We now support evaluation of models accelerated by the LMDeploy. LMDeploy is a toolkit designed for compressing, deploying, and serving LLM. TurboMind is an efficient inference engine proposed by LMDeploy. OpenCompass is compatible with TurboMind. We now illustrate how to evaluate a model with the support of TurboMind in OpenCompass.

Setup

Install OpenCompass

Please follow the instructions to install the OpenCompass and prepare the evaluation datasets.

Install LMDeploy

Install lmdeploy via pip (python 3.8+)

pip install lmdeploy

Evaluation

We take the InternLM as example.

Step-1: Get InternLM model

# 1. Download InternLM model(or use the cached model's checkpoint)

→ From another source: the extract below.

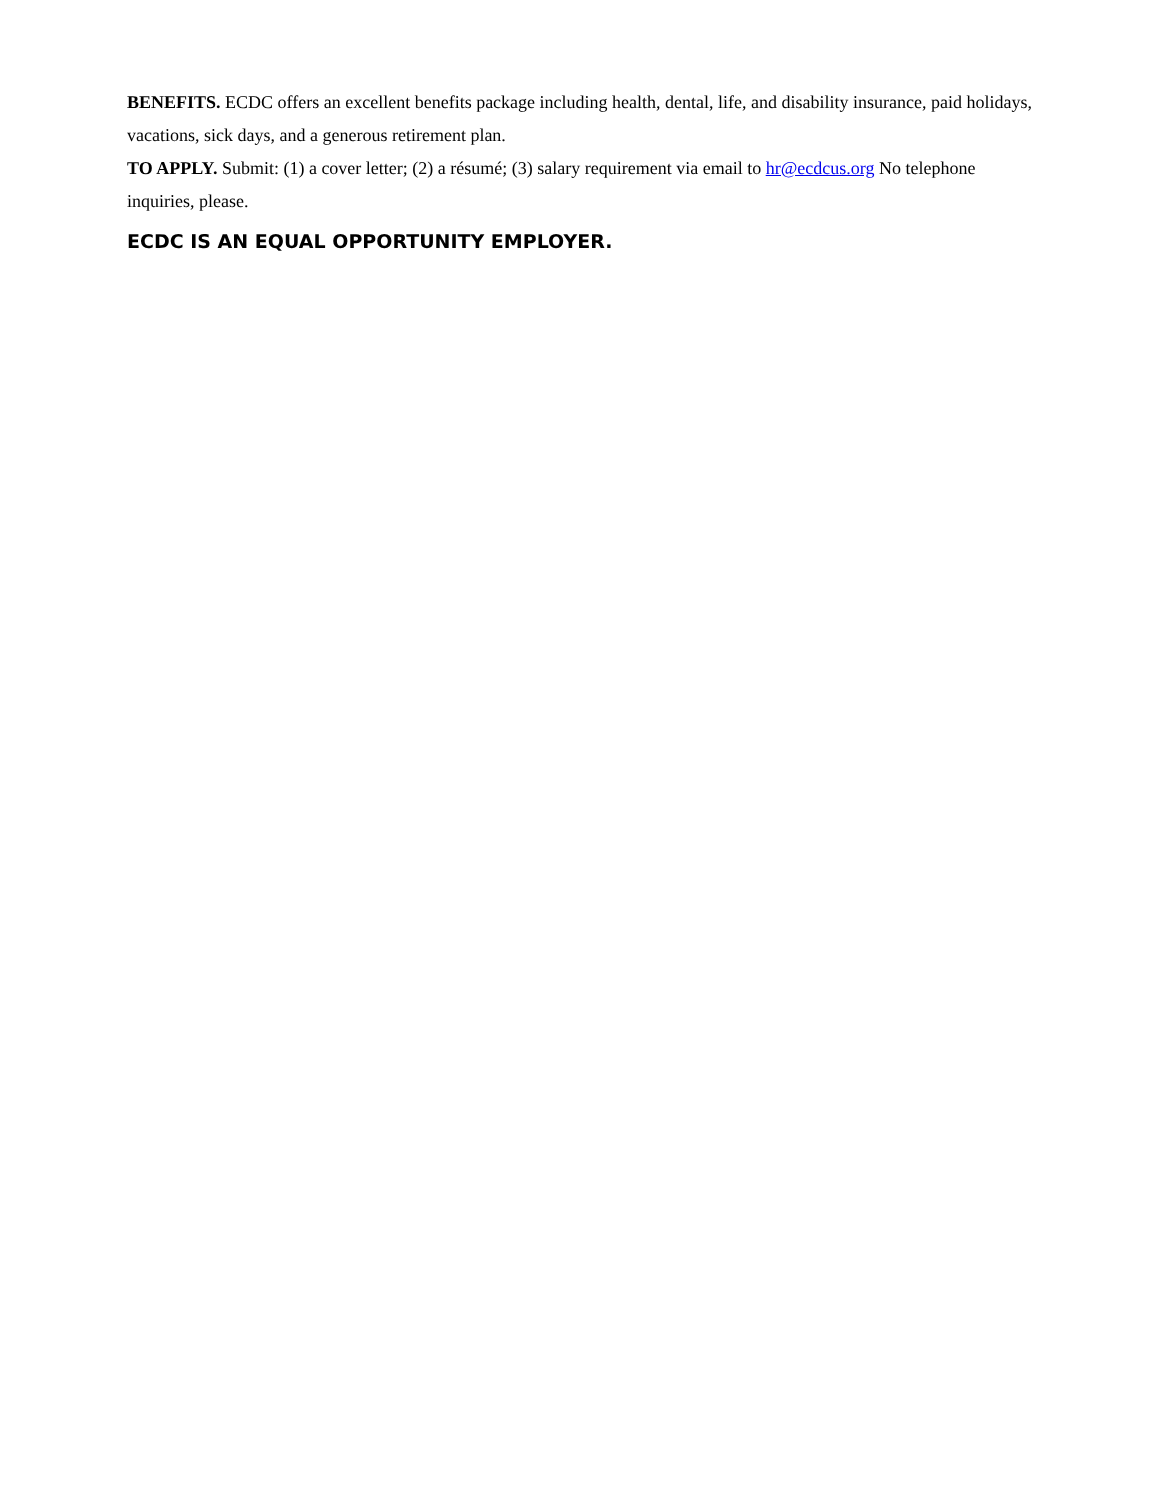BENEFITS. ECDC offers an excellent benefits package including health, dental, life, and disability insurance, paid holidays, vacations, sick days, and a generous retirement plan.
TO APPLY. Submit: (1) a cover letter; (2) a résumé; (3) salary requirement via email to hr@ecdcus.org No telephone inquiries, please.
ECDC IS AN EQUAL OPPORTUNITY EMPLOYER.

# Make sure you have git-lfs installed (https://git-lfs.com)
git lfs install
git clone https://huggingface.co/internlm/internlm-chat-7b /path/to/internlm-chat-7b

# if you want to clone without large files  just their pointers
# prepend your git clone with the following env var:
GIT_LFS_SKIP_SMUDGE=1

# 2. Convert InternLM model to turbomind's format, which will be in "./workspace" by default
python3 -m lmdeploy.serve.turbomind.deploy internlm-chat-7b /path/to/internlm-chat-7b

Step-2: Launch Triton Inference Server

bash ./workspace/service_docker_up.sh

**Note: **In the implementation of turbomind, inference is "persistent". The "destroy" operation can lead to unexpected issues. Therefore, we temporarily use service interfaces for model evaluation. And we will integrate the Python API to OpenCompass when turbomind supports "destroy".

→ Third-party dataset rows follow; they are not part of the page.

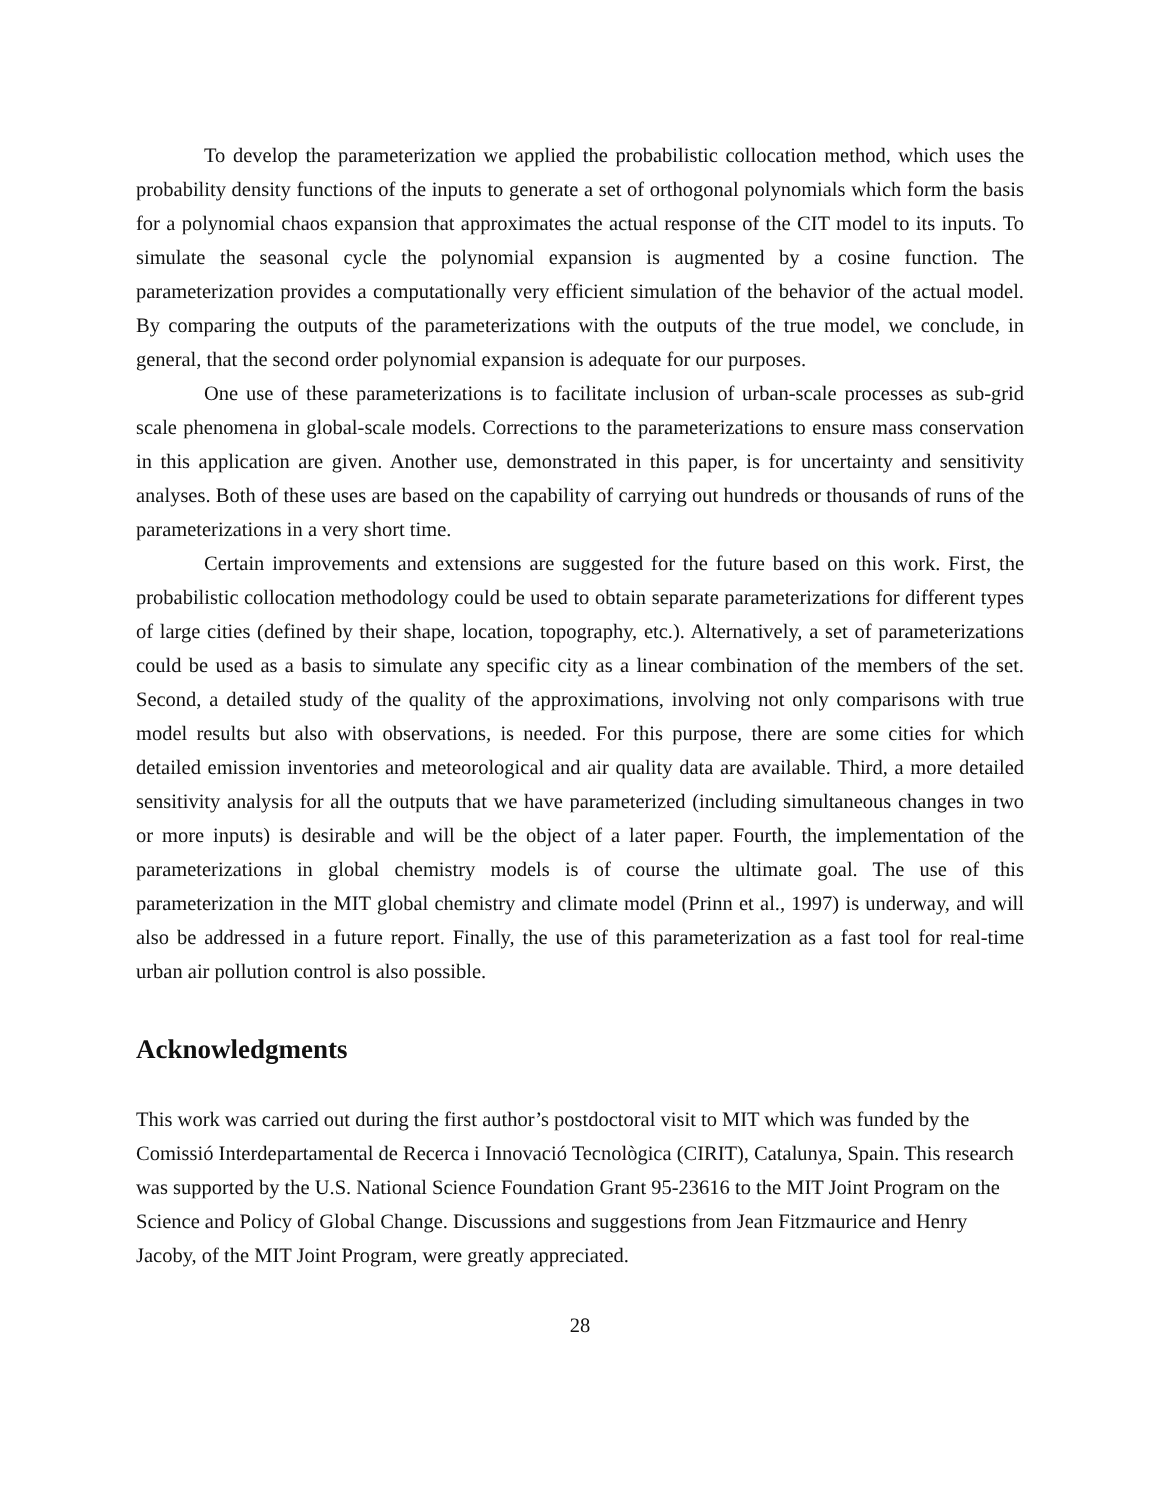To develop the parameterization we applied the probabilistic collocation method, which uses the probability density functions of the inputs to generate a set of orthogonal polynomials which form the basis for a polynomial chaos expansion that approximates the actual response of the CIT model to its inputs. To simulate the seasonal cycle the polynomial expansion is augmented by a cosine function. The parameterization provides a computationally very efficient simulation of the behavior of the actual model. By comparing the outputs of the parameterizations with the outputs of the true model, we conclude, in general, that the second order polynomial expansion is adequate for our purposes.
One use of these parameterizations is to facilitate inclusion of urban-scale processes as sub-grid scale phenomena in global-scale models. Corrections to the parameterizations to ensure mass conservation in this application are given. Another use, demonstrated in this paper, is for uncertainty and sensitivity analyses. Both of these uses are based on the capability of carrying out hundreds or thousands of runs of the parameterizations in a very short time.
Certain improvements and extensions are suggested for the future based on this work. First, the probabilistic collocation methodology could be used to obtain separate parameterizations for different types of large cities (defined by their shape, location, topography, etc.). Alternatively, a set of parameterizations could be used as a basis to simulate any specific city as a linear combination of the members of the set. Second, a detailed study of the quality of the approximations, involving not only comparisons with true model results but also with observations, is needed. For this purpose, there are some cities for which detailed emission inventories and meteorological and air quality data are available. Third, a more detailed sensitivity analysis for all the outputs that we have parameterized (including simultaneous changes in two or more inputs) is desirable and will be the object of a later paper. Fourth, the implementation of the parameterizations in global chemistry models is of course the ultimate goal. The use of this parameterization in the MIT global chemistry and climate model (Prinn et al., 1997) is underway, and will also be addressed in a future report. Finally, the use of this parameterization as a fast tool for real-time urban air pollution control is also possible.
Acknowledgments
This work was carried out during the first author’s postdoctoral visit to MIT which was funded by the Comissió Interdepartamental de Recerca i Innovació Tecnològica (CIRIT), Catalunya, Spain. This research was supported by the U.S. National Science Foundation Grant 95-23616 to the MIT Joint Program on the Science and Policy of Global Change. Discussions and suggestions from Jean Fitzmaurice and Henry Jacoby, of the MIT Joint Program, were greatly appreciated.
28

Step-3: Evaluate the Converted Model

In the home folder of OpenCompass

python run.py configs/eval_internlm_chat_7b_turbomind.py -w outputs/turbomind

You are expected to get the evaluation results after the inference and evaluation.

**Note: **In eval_internlm_chat_7b_turbomind.py, the configured Triton Inference Server (TIS) address is tis_addr='0.0.0.0:33337'. Please modify tis_addr to the IP address of the machine where the server is launched.